What do I look for in carving axe?
1. Sharp, very sharp. It might be all you need.

2. Deep carving bevels (thinking about 1" deep). Wille Sundqvist (Sweden) and (hence) Drew Langsner (USA) both recommend this. Either symmetrical or right(/left)-hand biased - Robin Wood has some interesting insights on this.

3. Long cutting face/edge - longer than usual (viking style?). Not essential but it just seems to help.

4. Weight: about 700g/1.5lb-ish (i.e. 600-800g) for general carving use. But there is a lot of scope for personal preference, and its makes some sense to use different size axes for different size jobs/people. 500g-2kg? :). #2 Kent pattern is a popular size for general carving use but bigger & smaller sizes can work well too.

5. A slim blade. Gransfors excels at this. HOWEVER, the quintessential carving axe - the Gransfor Bruks Swedish Carving Axe designed by/with Wille Sundqvist - has quite a thick blade! And it's a great carving axe, but so is my slim bladed Lidl axe & the Gransfors Wildlife hatchet. English Kent-pattern axes are slim-bladed and well regarded for carving, once sharpened for carving. 50-100 years ago every house in Britain probably had one or two and few people use axes now, so a good variety of used Kent pattern axes are readily available now.

6. A cool looking, great feeling wooden handle that fits your hand well for power strokes & when choked up near the head. But you can always carve your own :) Standard handles can be excellent.

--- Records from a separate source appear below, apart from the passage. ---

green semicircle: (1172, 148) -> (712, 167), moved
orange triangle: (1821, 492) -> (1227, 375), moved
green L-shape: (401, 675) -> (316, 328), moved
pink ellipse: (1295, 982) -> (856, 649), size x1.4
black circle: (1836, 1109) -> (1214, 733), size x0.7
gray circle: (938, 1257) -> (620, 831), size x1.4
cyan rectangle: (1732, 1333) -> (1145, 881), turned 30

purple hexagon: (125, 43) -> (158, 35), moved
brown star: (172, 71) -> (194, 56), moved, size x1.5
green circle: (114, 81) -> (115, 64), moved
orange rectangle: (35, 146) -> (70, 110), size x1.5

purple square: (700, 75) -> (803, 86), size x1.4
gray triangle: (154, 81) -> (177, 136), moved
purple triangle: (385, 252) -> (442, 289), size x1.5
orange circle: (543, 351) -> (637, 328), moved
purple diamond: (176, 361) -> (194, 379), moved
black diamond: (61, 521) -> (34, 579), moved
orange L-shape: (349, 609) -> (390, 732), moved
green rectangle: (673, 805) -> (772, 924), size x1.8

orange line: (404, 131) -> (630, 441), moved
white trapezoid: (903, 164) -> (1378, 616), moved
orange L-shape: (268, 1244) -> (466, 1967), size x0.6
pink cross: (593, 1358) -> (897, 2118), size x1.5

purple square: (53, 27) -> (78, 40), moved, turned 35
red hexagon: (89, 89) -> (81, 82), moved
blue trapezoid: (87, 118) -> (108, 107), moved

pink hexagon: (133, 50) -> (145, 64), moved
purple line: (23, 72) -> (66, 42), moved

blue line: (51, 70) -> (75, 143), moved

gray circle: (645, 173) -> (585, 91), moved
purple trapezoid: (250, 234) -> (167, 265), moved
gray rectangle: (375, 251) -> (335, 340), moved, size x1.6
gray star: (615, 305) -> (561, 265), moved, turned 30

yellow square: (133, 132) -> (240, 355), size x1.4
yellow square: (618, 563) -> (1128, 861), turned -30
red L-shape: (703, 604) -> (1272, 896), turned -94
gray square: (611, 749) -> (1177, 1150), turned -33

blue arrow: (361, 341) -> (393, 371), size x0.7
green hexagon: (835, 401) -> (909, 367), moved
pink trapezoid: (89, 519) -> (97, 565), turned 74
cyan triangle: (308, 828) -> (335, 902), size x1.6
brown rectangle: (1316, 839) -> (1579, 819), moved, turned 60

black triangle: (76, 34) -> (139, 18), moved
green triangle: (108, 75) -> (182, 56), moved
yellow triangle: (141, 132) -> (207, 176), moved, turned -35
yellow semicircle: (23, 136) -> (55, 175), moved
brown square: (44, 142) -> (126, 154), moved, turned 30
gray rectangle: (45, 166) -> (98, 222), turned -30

Other highly rated carving axes: Hans Karlsson Sloyd axe designed with Wille Sundqvist (I suspect this is the same as the Hans Karlsson carpenters axe sold by Woodland Craft supplies - but I'd be happy to be corrected on that), Ronnqvist viking-style axe, Svant Djarv's various viking style axes. Their shapes are all variations on the Swedish Carving axe - based on/similar to a 1000 year old Gottland viking axe (skaggox?).